▸ WORK INSTRUCTION:
Take the lines below from the one with "hfov_deg: 6.9" through the one with "f_number: 9" and print only them, exactly. Don't print the pictures.

Segment Start: DATA EXTRACTS

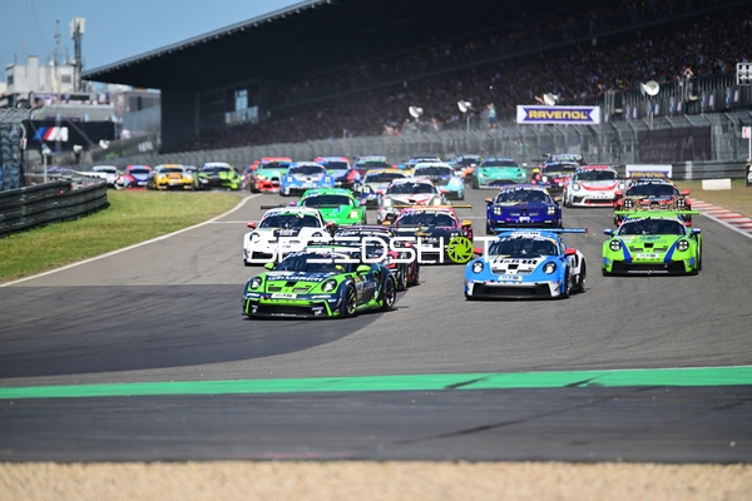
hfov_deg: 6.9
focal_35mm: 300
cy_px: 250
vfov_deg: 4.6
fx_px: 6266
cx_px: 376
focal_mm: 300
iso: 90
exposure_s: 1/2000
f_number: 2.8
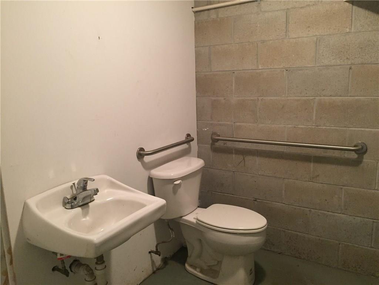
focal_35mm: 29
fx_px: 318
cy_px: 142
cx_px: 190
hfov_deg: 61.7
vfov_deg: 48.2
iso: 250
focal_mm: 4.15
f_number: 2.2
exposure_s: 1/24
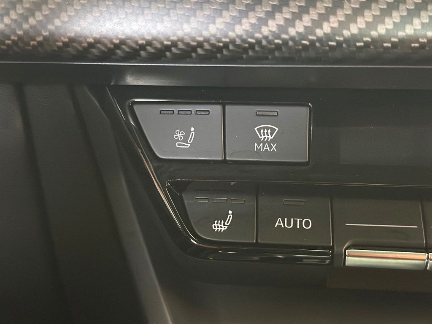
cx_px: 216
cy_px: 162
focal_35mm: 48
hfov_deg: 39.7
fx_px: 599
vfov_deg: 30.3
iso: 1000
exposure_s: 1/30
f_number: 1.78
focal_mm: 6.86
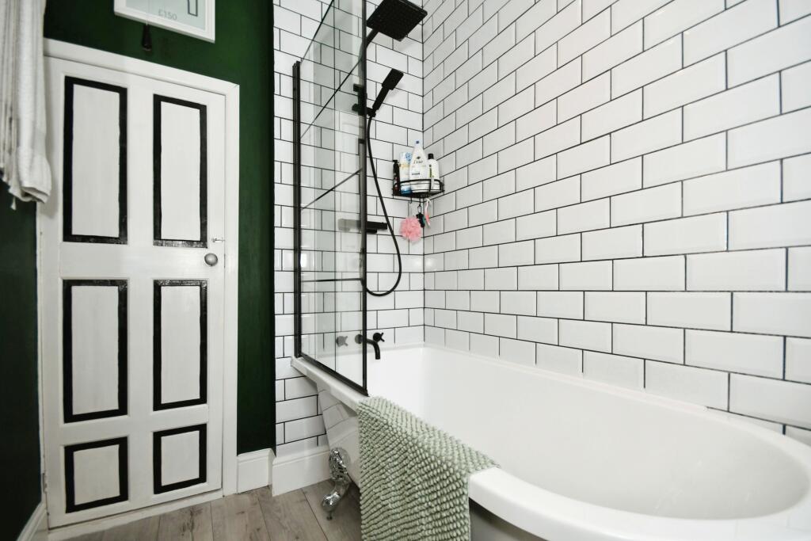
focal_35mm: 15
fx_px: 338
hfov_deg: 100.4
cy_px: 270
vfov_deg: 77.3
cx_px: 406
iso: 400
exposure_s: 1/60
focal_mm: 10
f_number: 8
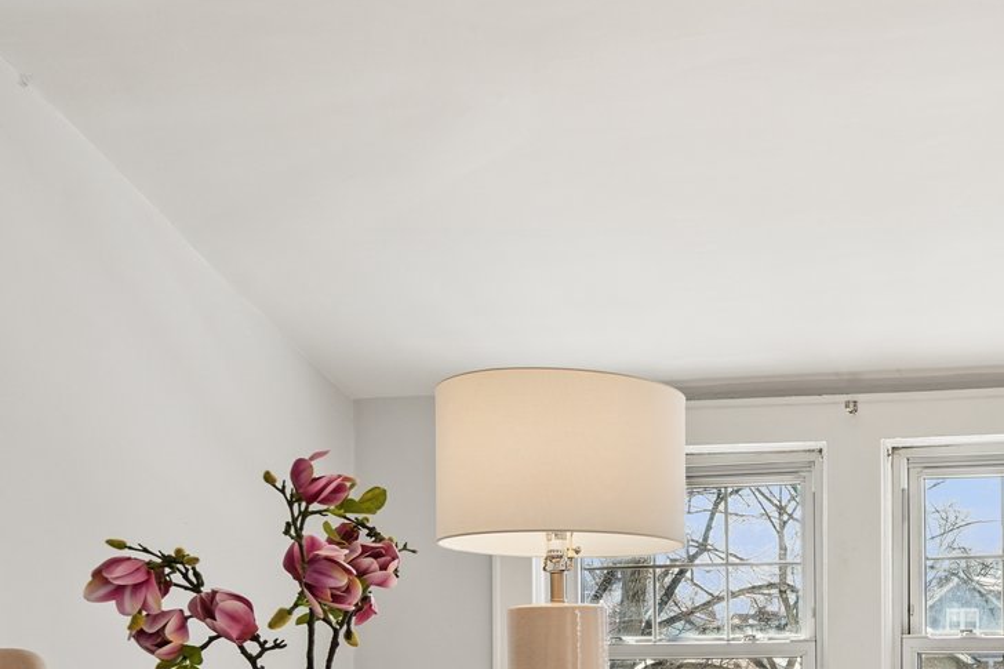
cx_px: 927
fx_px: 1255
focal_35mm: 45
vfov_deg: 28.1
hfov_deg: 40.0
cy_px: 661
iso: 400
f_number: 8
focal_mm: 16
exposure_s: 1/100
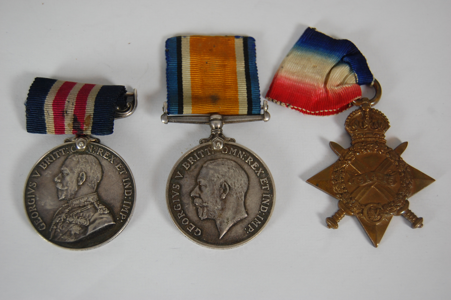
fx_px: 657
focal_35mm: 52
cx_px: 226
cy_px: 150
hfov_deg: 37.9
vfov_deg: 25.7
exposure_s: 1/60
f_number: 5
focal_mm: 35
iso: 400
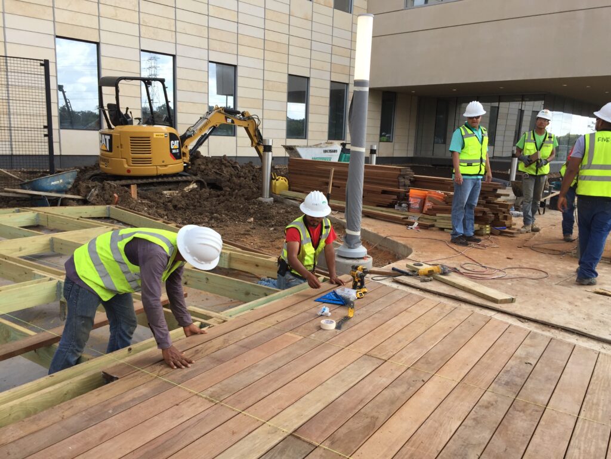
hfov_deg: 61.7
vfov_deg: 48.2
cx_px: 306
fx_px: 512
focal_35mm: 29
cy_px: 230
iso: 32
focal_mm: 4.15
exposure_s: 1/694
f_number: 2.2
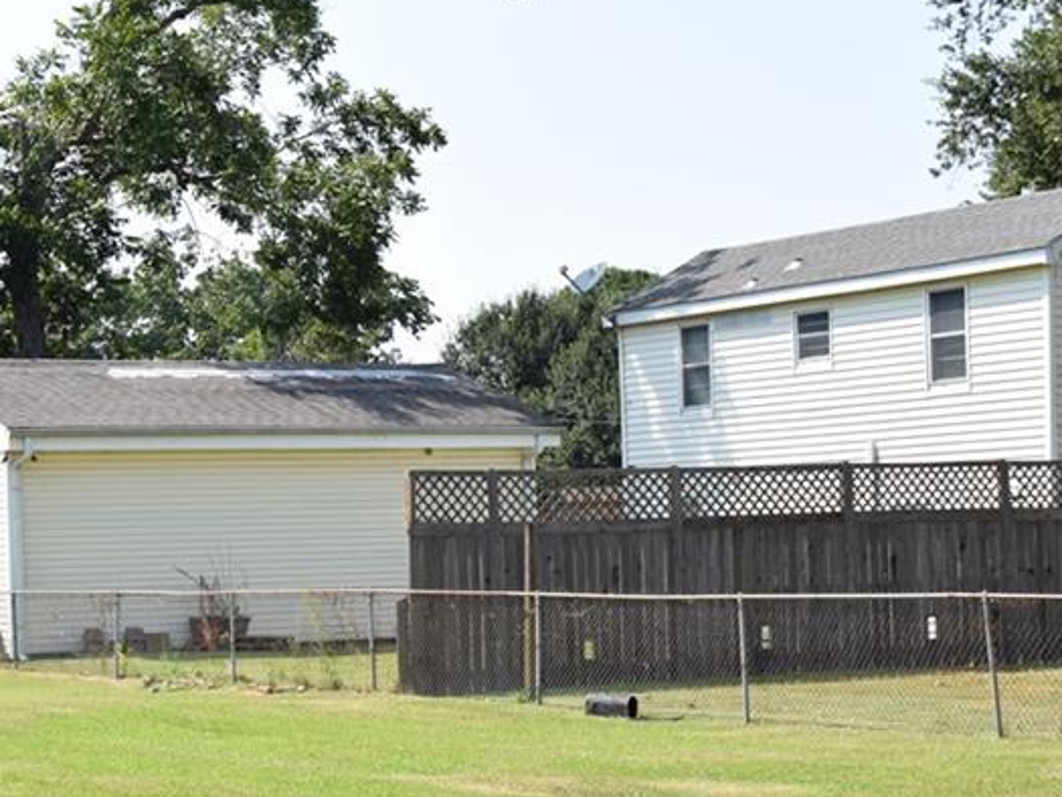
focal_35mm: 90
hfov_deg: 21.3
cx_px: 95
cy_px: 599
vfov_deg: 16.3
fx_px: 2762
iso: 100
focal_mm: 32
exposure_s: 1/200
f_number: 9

Segment End: DATA EXTRACTS
Segment Start: DATA EXTRACTS

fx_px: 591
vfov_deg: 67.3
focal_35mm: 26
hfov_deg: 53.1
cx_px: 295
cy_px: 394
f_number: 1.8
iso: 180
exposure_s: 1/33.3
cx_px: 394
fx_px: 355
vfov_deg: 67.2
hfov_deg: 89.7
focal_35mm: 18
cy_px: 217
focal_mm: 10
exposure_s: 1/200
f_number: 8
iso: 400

Segment End: DATA EXTRACTS
Segment Start: DATA EXTRACTS

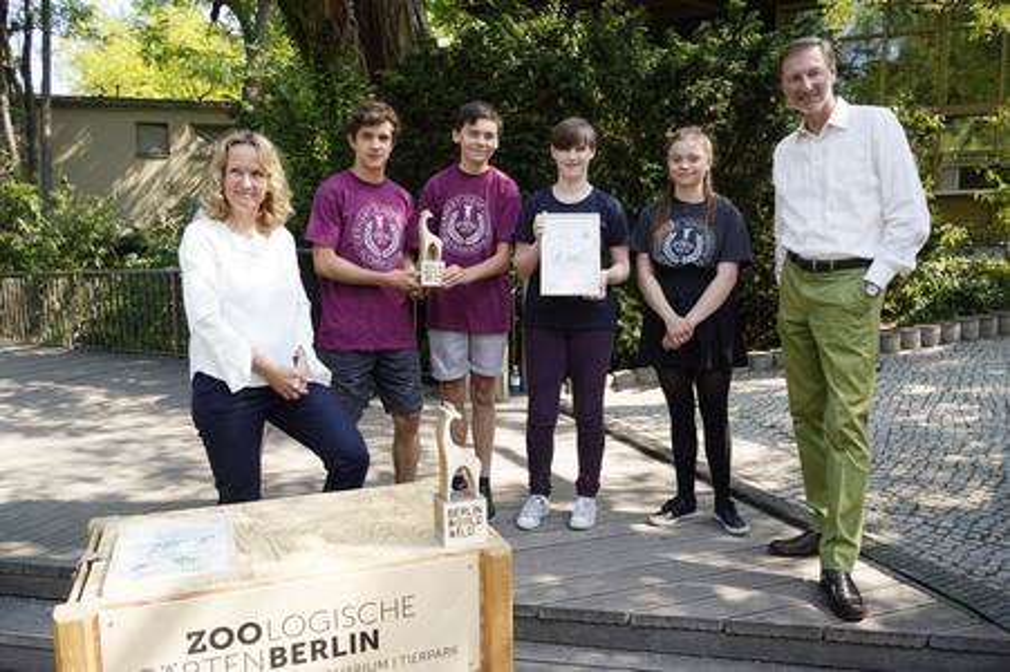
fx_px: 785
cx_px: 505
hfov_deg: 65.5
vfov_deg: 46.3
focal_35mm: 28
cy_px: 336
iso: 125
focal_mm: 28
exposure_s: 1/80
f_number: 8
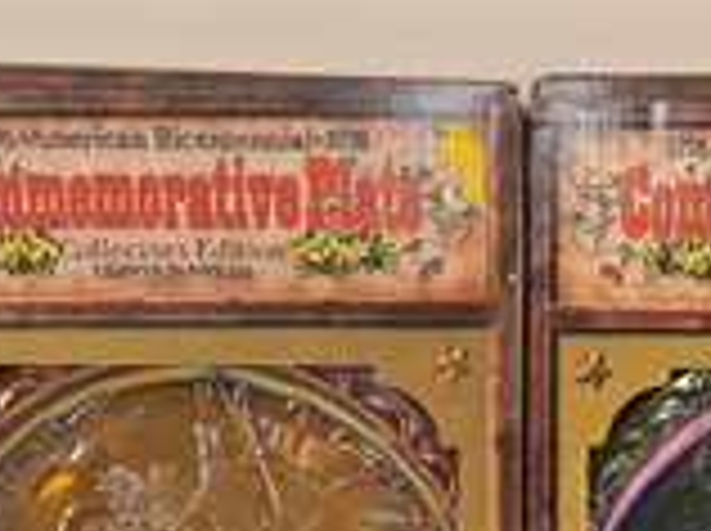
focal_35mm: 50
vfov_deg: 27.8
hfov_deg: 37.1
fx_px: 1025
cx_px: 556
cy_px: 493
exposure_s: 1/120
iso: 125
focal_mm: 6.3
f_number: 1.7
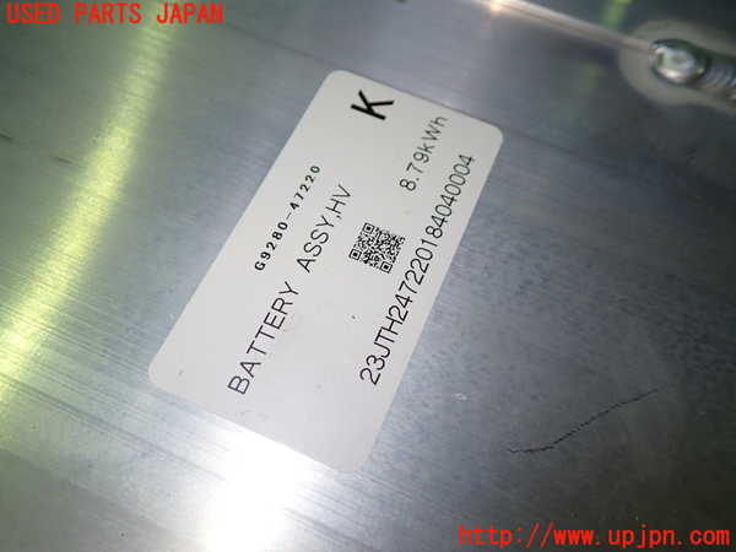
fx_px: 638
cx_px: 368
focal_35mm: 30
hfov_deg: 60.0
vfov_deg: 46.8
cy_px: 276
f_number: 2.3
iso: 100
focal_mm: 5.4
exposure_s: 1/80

Segment End: DATA EXTRACTS

▸ RESPONSE AREA:
hfov_deg: 6.9
focal_35mm: 300
cy_px: 250
vfov_deg: 4.6
fx_px: 6266
cx_px: 376
focal_mm: 300
iso: 90
exposure_s: 1/2000
f_number: 2.8
focal_35mm: 29
fx_px: 318
cy_px: 142
cx_px: 190
hfov_deg: 61.7
vfov_deg: 48.2
iso: 250
focal_mm: 4.15
f_number: 2.2
exposure_s: 1/24
cx_px: 216
cy_px: 162
focal_35mm: 48
hfov_deg: 39.7
fx_px: 599
vfov_deg: 30.3
iso: 1000
exposure_s: 1/30
f_number: 1.78
focal_mm: 6.86
focal_35mm: 15
fx_px: 338
hfov_deg: 100.4
cy_px: 270
vfov_deg: 77.3
cx_px: 406
iso: 400
exposure_s: 1/60
focal_mm: 10
f_number: 8
cx_px: 927
fx_px: 1255
focal_35mm: 45
vfov_deg: 28.1
hfov_deg: 40.0
cy_px: 661
iso: 400
f_number: 8
focal_mm: 16
exposure_s: 1/100
fx_px: 657
focal_35mm: 52
cx_px: 226
cy_px: 150
hfov_deg: 37.9
vfov_deg: 25.7
exposure_s: 1/60
f_number: 5
focal_mm: 35
iso: 400
hfov_deg: 61.7
vfov_deg: 48.2
cx_px: 306
fx_px: 512
focal_35mm: 29
cy_px: 230
iso: 32
focal_mm: 4.15
exposure_s: 1/694
f_number: 2.2
focal_35mm: 90
hfov_deg: 21.3
cx_px: 95
cy_px: 599
vfov_deg: 16.3
fx_px: 2762
iso: 100
focal_mm: 32
exposure_s: 1/200
f_number: 9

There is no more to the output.